A blond acolyte moved first. Scooped up a small rock to throw, discreet and tiny enough to go unseen as her arm cocked back—

Selina grabbed another stone, slinging it out. Slamming right into the blonde’s arm. Forcing her fingers to splay and drop the rock that had been aimed for Anaya.

Anaya hurtled down that narrow path. The acolyte from Serbia moved next. Lunging toward Anaya’s path, to force her to dodge sideways, to lose traction.

Selina was on her before Anaya could register the movement.

The Serbian acolyte let out a grunt of pain as Selina stomped down on her foot. The acolyte’s body arced downward, as if she’d grab her own foot, right into Selina’s awaiting elbow.

She’d done the move a thousand times in the fighting rings. Always followed by her next move: locking the Serbian acolyte’s arm and hurling her toward the other two approaching acolytes, as if they were no more than the ropes of the ring. Sending the three of them staggering back.
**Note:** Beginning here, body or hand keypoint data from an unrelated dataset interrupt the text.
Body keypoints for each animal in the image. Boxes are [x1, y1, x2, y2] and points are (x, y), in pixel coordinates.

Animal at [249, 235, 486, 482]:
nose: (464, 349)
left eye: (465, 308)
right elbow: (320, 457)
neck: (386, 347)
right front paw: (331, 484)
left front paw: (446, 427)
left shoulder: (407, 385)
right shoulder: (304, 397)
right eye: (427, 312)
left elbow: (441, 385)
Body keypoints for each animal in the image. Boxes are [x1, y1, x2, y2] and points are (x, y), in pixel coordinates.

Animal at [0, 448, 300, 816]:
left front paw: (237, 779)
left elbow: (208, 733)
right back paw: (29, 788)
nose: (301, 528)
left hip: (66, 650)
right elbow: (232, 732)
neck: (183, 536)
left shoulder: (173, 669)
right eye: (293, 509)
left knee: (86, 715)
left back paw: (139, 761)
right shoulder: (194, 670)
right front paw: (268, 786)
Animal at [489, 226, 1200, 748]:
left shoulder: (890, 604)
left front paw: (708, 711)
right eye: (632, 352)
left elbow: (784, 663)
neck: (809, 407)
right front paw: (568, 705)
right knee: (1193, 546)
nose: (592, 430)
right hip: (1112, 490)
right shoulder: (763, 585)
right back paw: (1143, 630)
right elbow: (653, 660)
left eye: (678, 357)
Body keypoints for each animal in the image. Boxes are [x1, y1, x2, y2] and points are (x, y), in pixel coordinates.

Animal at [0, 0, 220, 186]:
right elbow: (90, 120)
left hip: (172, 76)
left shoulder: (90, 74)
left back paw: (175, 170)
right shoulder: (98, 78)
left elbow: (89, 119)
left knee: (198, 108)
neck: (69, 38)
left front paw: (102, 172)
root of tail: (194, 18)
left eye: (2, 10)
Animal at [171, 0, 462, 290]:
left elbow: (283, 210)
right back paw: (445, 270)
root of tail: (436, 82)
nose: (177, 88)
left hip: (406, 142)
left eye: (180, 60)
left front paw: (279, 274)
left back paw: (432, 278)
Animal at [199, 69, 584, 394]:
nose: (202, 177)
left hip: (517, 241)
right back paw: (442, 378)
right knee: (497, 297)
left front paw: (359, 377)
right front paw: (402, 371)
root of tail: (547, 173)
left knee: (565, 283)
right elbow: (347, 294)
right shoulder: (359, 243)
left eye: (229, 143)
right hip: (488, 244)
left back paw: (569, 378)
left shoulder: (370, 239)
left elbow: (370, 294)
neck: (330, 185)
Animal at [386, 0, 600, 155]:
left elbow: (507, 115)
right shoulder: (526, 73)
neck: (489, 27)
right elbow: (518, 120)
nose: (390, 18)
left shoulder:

Selina didn’t wait. Didn’t give them a moment to recover as she whirled and ran.

Anaya soared through the mountain air, the breeze shoving her to the right—

But she landed, barely, and scrabbled her way onto the ledge, where Nyssa didn’t so much as look at her.

No, because Nyssa was watching Selina as she thundered down the narrow path toward the ravine as the acolytes recovered enough to realize her plan and look for retaliation.

She didn’t have as much space as Anaya had to make that jump. With the attack, she’d yielded twenty feet.

But Selina raced onward, the ledge nearing, the drop beyond beckoning.

Pain flared on the side of her head, a starburst of agony. She stumbled a step but kept going, kept going as more hurled rocks landed behind her. She didn’t care where the other acolytes had come from, but she knew where she’d been born. Where she’d been raised.

She wondered if the others knew, if Nyssa knew, that the pain was secondary. The pain was an old friend. Introduced long before those fights, before the Leopards. Introduced courtesy of her mother.